Statisticians and programming; languages and GUIs
There are two main kinds of statistician in the world (perhaps this is generalisable to computer users), those that have learned to program computer languages from the word go, and those who prefer not to use programming but point and click their way to a solution.
I read this blog entry with interest and it seems to have kicked up a stir (The Next Big Thing by AnnMaria). Her argument is that she favours SAS since it is robust, provides end to end solutions for data management, analysis and reporting and provides a GUI that allows users to find their way to a solution without learning to program lots of tricky code. BTW, SAS also provides code from this point and click environment to the user thus getting around any 21CFR Part 11 trickiness*. In the blog AnnMaria dismisses R as "The Next Big Thing" in stats software since it doesn't have a point and click GUI and forces users to write code from the outset. R geeks have leapt on this in the way that only rabid advocates do, getting all hot under the collar and ripping into the blog author (like that will help anything).

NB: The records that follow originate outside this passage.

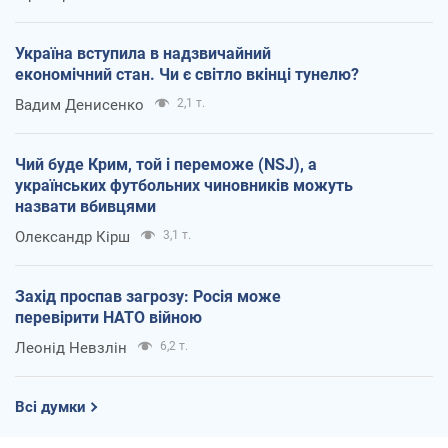
Україна вступила в надзвичайний
економічний стан. Чи є світло вкінці тунелю?
Вадим Денисенко
2,1 т.
Чий буде Крим, той і переможе (NSJ), а
українських футбольних чиновників можуть
назвати вбивцями
Олександр Кірш
3,1 т.
Захід проспав загрозу: Росія може
перевірити НАТО війною
Леонід Невзлін
6,2 т.
Всі думки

Let me give a little background to my thinking on this. Within the Pharma industry SAS is BIG. No, REALLY BIG. Why? Because it provides end-to-end data management, analysis and reporting for an environment where we're heavily regulated and we need to be able to show how we got from dataset A, cleaned it up (merging treatment data to outcome data, creating the analysis variable from the longitudinal measures of response, dealing with incomplete data etc.), analysed it and then produced many, many tables and graphs of that data. The weight of the SAS company behind the product means that it has clout in support, validation etc. which are all critical for our process. When I joined the industry in 1993 it was in an era when statisticians did the programming - we prepared data, analysed it, programmed the tables and figures ourselves. When I started we were working on VMS/VAX workstations that had rudimentary GUI interfaces (it was 2 years before we started using MS Windows). There was little in the way of GUI interface to SAS at that time and I spent the first 3 or so years of my career learning to program it. And I became reasonably good at programming it. To the point of writing a nice little function using SAS to call WinBUGS.

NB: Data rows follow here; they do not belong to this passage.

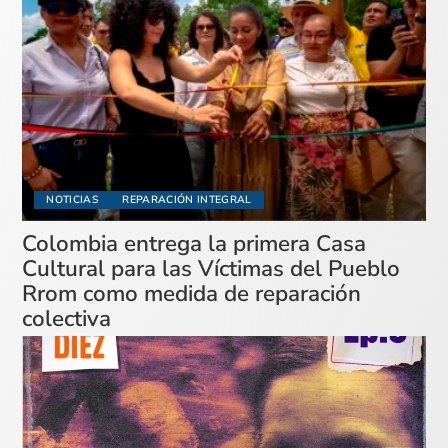
NOTICIAS
REPARACIÓN INTEGRAL
Colombia entrega la primera Casa
Cultural para las Víctimas del Pueblo
Rrom como medida de reparación
colectiva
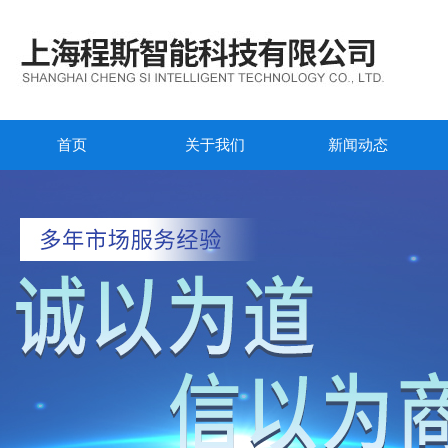
首页
关于我们
新闻动态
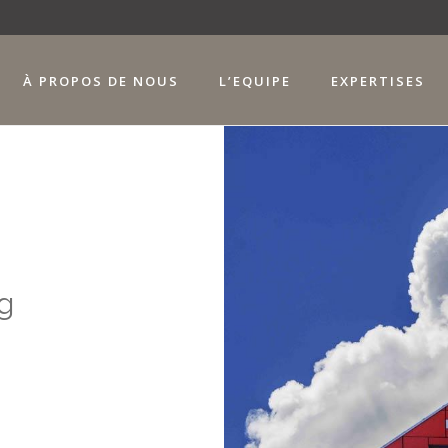
À PROPOS DE NOUS
L’EQUIPE
EXPERTISES
g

I have realised over my career though that there are those that like to get "down and dirty" with programming and look at the guts of code, play with it, tweak it, enhance it and take great joy in sharing their tweaks with others. There are a second group who just like using it. "Don't show me the code. Show me the results." This second crowd rely on other people getting the code right in the first place. They are the end-users.
Over the last 8 years though I've started to use R more and more. Now, I'm nowhere near an expert level at R and I'm not looking to push the envelope in programming R to do "the next big thing" but I'm a happy user and can get R to do most things. I like using R. It's free and open (as in beer and speech) and so you get to see HOW programmers have implemented stuff (if you need to) and it's free to use on whatever platform you like. It does have a STEEP learning curve especially if you're coming from SAS - it's object oriented rather than data record oriented - and it'll take a while to get your head around it if you're not used to it, but it WORKS. I've also done some cool things using R, like a toolkit for specifying and running simulations for clinical trial design and evaluation. However R struggles to find a foothold for routine statistical analysis and reporting because EACH INDIVIDUAL USER needs to be responsible for good practice around downloading R, packages etc. Because you CAN download and install R on any system without special admin privileges and because you CAN go to CRAN and download any old stat analysis package you like doesn't mean you SHOULD.

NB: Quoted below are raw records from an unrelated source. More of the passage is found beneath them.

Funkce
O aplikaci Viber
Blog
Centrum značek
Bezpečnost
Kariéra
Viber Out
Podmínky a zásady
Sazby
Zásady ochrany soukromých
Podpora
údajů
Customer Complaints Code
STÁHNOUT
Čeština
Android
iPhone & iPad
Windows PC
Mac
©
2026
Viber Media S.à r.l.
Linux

Industry likes SAS because it's a controlled environment. Unlike R. Which is the very reason why I think R users like R...
* The fact that you CAN'T access the code behind Excel spreadsheet calculations is exactly WHY Excel is useless for industry under 21CFR11. You can't recreate somebody else's results using a fresh set of data using Excel unless you know EXACTLY what they did using point and click. Aye, there's the rub.